Russia's Foreign Ministry on Wednesday denied reports that expulsions of Turkish students from Russian universities were driven by political motives amid a dispute between Moscow and Ankara, but urged Russian organizations to avoid “overzealousness” toward Turkish nationals.
The ministry was responding to a flurry of media reports and accounts by Turkish student associations in Russia, claiming that a number of universities have expelled Turkish students amid the two countries' increasingly sour relations over the downing of a Russian Su-24 fighter-bomber near the border with Syria.
The ministry said it has only been able to verify the expulsion of eight Turkish students from the Voronezh Institute of High Technologies.
“But this is not linked to any political motives, but to [the students'] academic failure and truancy,” the ministry said in a statement.
Turkish citizens in Russia have been caught up in a backlash after Turkey's shot down the Russian warplane – a hit that Russia's President Vladimir Putin called a “stab in the back by accomplices of terrorists.”

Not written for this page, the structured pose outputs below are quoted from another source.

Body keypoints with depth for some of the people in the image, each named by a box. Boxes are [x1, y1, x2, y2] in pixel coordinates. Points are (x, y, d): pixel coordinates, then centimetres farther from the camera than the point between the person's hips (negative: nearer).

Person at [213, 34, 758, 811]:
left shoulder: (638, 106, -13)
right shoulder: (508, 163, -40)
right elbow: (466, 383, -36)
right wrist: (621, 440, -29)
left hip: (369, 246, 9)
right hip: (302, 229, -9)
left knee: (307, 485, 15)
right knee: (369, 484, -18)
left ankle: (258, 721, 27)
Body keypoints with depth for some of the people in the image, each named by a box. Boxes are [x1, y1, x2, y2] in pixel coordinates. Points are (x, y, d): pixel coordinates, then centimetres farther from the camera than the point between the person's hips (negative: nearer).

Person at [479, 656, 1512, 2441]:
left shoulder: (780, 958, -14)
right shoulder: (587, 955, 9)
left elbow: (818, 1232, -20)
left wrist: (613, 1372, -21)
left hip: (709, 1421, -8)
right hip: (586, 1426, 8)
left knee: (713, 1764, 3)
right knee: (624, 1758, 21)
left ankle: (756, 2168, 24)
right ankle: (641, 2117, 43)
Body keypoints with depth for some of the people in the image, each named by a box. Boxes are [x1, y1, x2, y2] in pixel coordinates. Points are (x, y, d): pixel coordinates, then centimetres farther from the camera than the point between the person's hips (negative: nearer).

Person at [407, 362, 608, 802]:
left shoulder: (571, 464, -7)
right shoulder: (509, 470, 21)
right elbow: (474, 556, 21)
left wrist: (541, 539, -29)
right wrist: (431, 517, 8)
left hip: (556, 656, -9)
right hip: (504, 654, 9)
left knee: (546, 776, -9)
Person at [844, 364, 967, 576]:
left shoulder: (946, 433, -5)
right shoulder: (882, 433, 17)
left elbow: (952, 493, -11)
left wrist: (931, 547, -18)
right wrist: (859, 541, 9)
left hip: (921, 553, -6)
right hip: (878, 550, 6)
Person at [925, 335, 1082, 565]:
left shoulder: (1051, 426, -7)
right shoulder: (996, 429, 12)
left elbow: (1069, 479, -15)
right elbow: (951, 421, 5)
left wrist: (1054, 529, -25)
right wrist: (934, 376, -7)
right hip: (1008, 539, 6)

An activist from an association of Turkish students in Russia, Okan Yildiz, has said police and security agents searched the dorm rooms of Turkish students at Obninsk Institute for Nuclear Power Engineering, looking for drugs and accusing the students of sympathizing with “terrorists,” Russian media has reported.
A number of students were expelled after the raid, along with fellow Turkish students in Voronezh and Saratov, in addition to the one in Obninsk, Yildiz was quoted as saying by the Meduza.io news portal.
The Foreign Ministry's statement quoted President Vladimir Putin as saying the “Russian leadership does not equate the ruling elite of Turkey with the people of that country,” and urged against targeting Turkish students during the dispute.
“We believe that if somewhere such 'overzealousness' takes place, then people who unleash it should be aware that this has a negative effect on the perception of our country above all,” the ministry said.
Turkey says Russia's Su-24 fighter-bomber strayed into its airspace on Nov. 24 and ignored requests to leave, but Moscow denies this and says the shooting was illegal.